### 발췌 자료

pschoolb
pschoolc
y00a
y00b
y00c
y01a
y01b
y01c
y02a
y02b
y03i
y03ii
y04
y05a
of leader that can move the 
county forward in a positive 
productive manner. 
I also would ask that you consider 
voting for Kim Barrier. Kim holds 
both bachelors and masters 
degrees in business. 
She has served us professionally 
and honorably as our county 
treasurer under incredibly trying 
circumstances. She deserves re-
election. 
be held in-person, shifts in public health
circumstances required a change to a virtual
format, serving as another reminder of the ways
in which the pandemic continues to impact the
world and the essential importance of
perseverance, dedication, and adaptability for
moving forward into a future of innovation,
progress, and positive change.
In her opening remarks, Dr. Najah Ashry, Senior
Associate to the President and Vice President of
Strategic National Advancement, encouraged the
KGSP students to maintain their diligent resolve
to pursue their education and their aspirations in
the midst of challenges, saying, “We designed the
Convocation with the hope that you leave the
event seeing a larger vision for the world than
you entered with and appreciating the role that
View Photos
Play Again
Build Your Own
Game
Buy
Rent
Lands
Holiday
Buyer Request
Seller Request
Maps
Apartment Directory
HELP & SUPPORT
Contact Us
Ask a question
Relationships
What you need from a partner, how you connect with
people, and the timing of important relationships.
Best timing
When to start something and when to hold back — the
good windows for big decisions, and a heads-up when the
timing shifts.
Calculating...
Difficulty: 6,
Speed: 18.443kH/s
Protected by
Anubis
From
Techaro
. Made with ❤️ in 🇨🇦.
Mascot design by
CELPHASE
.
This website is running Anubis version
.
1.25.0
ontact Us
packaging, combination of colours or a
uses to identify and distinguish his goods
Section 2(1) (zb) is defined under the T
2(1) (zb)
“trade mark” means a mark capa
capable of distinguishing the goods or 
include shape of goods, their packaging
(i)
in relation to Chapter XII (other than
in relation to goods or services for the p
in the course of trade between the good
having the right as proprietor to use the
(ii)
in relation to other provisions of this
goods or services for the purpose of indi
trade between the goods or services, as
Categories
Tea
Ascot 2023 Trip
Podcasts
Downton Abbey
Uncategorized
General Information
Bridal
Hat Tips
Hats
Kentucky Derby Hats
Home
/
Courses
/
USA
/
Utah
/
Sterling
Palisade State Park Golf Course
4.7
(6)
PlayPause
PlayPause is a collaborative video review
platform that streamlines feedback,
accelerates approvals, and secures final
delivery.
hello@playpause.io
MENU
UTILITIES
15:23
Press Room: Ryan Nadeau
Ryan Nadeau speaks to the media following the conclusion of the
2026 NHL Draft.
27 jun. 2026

######

직접 해 보기 —
위 자료의 첫 줄부터 "degrees in business."가 들어 있는 줄까지를 양 끝 줄도 포함하여 한 글자도 바꾸지 말고 그대로 베껴 쓰시오.

문제 풀이 —
pschoolb
pschoolc
y00a
y00b
y00c
y01a
y01b
y01c
y02a
y02b
y03i
y03ii
y04
y05a
of leader that can move the 
county forward in a positive 
productive manner. 
I also would ask that you consider 
voting for Kim Barrier. Kim holds 
both bachelors and masters 
degrees in business. 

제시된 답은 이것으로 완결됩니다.